Data entries:
________

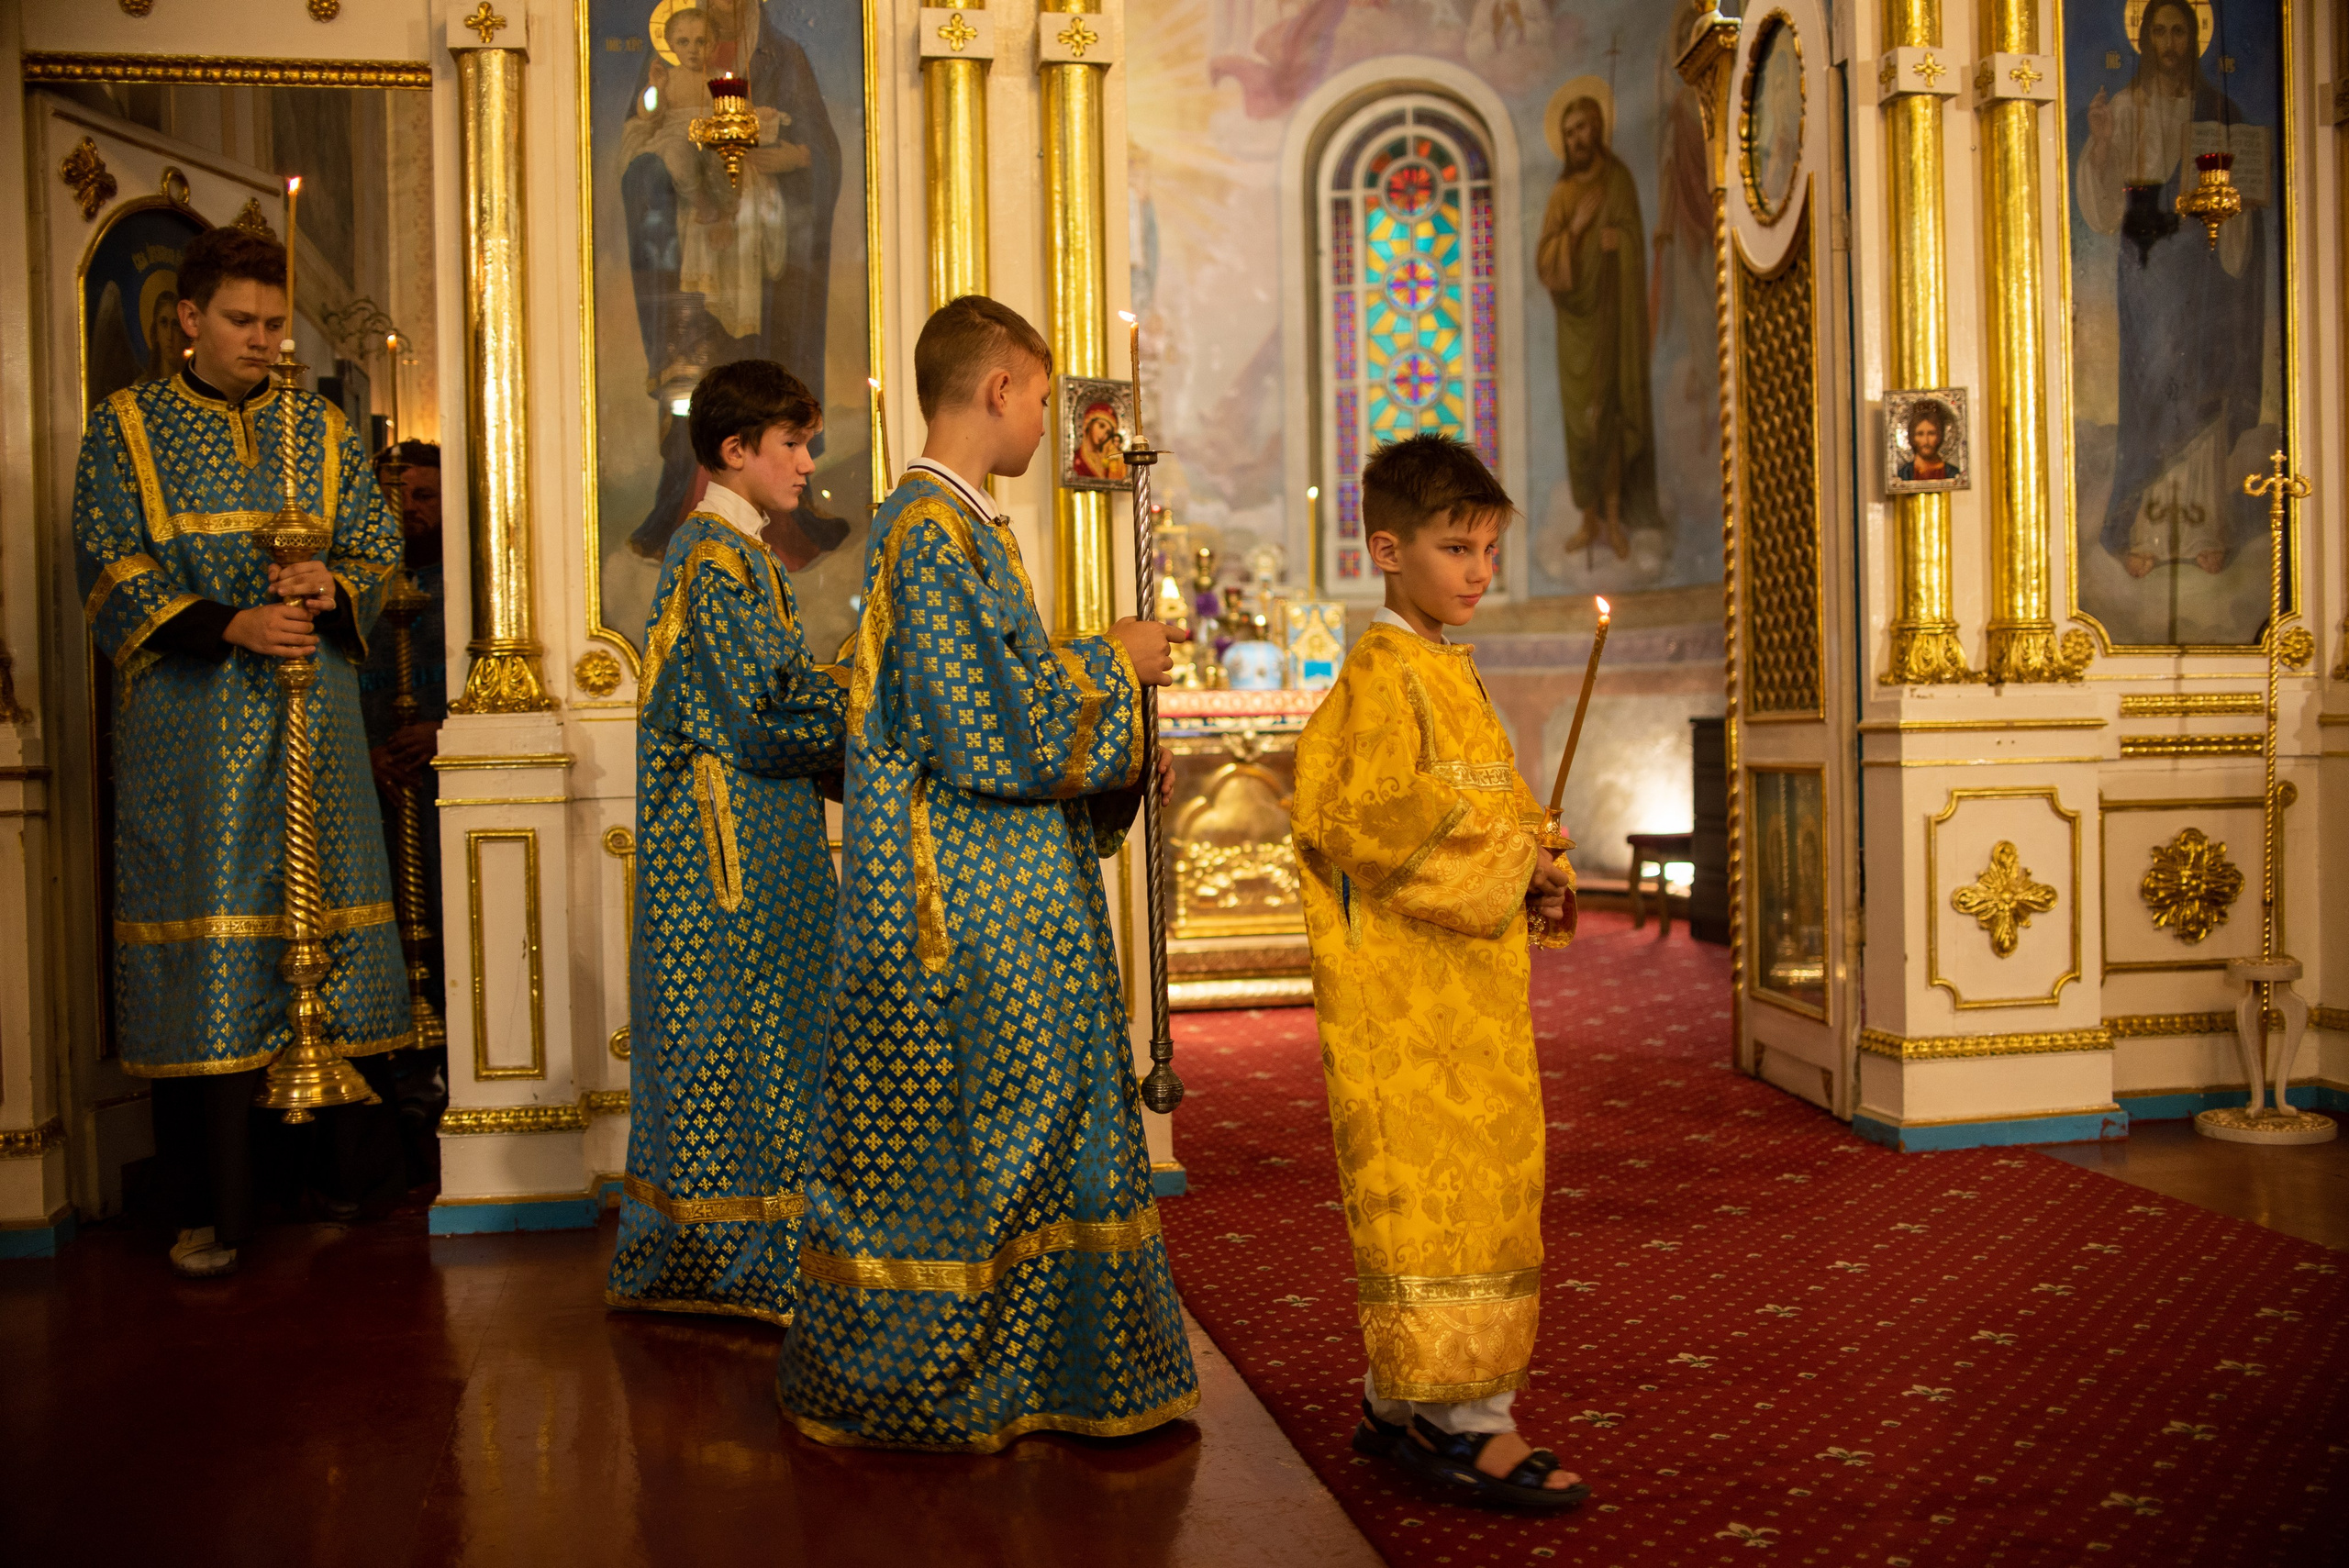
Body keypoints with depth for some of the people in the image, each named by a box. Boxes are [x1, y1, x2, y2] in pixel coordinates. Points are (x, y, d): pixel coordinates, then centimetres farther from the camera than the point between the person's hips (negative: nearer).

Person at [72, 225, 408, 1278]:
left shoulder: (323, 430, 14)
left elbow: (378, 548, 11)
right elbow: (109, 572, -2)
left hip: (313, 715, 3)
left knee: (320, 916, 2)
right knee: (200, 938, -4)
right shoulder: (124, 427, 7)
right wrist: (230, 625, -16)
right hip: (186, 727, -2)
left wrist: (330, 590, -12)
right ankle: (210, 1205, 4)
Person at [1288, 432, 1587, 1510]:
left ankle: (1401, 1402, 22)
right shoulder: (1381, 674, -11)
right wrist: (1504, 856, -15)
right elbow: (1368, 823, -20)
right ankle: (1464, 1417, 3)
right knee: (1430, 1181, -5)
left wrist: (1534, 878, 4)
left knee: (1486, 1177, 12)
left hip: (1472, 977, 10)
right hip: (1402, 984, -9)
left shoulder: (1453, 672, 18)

________

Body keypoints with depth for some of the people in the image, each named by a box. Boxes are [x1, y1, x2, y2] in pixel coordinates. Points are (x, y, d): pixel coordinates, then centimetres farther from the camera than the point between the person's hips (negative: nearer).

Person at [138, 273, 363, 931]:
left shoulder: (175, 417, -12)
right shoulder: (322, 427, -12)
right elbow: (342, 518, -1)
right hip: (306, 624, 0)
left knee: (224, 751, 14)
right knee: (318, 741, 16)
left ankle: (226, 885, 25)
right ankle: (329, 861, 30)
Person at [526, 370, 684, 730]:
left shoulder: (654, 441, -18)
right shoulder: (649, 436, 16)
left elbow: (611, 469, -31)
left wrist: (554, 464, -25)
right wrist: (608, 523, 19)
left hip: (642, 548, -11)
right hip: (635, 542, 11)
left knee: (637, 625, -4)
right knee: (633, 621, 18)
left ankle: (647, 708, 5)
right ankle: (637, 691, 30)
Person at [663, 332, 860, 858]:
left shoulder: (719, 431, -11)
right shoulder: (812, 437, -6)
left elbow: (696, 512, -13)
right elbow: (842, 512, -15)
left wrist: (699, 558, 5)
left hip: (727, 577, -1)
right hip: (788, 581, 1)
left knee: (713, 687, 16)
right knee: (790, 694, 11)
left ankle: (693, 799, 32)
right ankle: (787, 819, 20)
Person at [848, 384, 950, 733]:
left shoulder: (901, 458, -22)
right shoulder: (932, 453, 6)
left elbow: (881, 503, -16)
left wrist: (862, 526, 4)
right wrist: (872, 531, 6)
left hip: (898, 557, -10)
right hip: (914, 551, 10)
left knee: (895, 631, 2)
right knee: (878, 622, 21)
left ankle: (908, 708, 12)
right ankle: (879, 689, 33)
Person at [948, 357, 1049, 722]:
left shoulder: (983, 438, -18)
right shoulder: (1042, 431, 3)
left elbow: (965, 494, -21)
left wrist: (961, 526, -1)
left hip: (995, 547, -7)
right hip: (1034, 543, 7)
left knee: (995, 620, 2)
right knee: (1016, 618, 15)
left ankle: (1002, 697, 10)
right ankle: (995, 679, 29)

________

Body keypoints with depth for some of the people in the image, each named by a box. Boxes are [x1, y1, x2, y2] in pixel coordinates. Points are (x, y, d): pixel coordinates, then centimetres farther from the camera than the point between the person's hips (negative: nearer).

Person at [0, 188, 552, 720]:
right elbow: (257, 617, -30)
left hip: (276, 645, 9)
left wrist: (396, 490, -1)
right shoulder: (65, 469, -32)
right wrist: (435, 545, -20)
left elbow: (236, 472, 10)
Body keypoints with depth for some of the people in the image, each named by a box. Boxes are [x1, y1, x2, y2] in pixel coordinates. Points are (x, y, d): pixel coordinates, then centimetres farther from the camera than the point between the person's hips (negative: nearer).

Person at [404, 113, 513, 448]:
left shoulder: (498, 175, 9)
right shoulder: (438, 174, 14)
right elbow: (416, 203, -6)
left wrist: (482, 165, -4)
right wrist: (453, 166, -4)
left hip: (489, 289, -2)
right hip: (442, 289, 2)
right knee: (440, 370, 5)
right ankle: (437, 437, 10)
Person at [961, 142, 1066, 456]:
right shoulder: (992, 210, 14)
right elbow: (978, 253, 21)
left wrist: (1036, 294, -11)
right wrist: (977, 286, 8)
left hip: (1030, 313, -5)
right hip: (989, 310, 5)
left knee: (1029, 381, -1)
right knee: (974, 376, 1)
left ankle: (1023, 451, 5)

________

What you should do » In the entries above, find the line with "left wrist: (554, 464, -25)" and the line with "left wrist: (699, 558, 5)", then restate word for word both of them and every line between, with nothing more.

Your solution »
left wrist: (554, 464, -25)
right wrist: (608, 523, 19)
left hip: (642, 548, -11)
right hip: (635, 542, 11)
left knee: (637, 625, -4)
right knee: (633, 621, 18)
left ankle: (647, 708, 5)
right ankle: (637, 691, 30)
Person at [663, 332, 860, 858]:
left shoulder: (719, 431, -11)
right shoulder: (812, 437, -6)
left elbow: (696, 512, -13)
right elbow: (842, 512, -15)
left wrist: (699, 558, 5)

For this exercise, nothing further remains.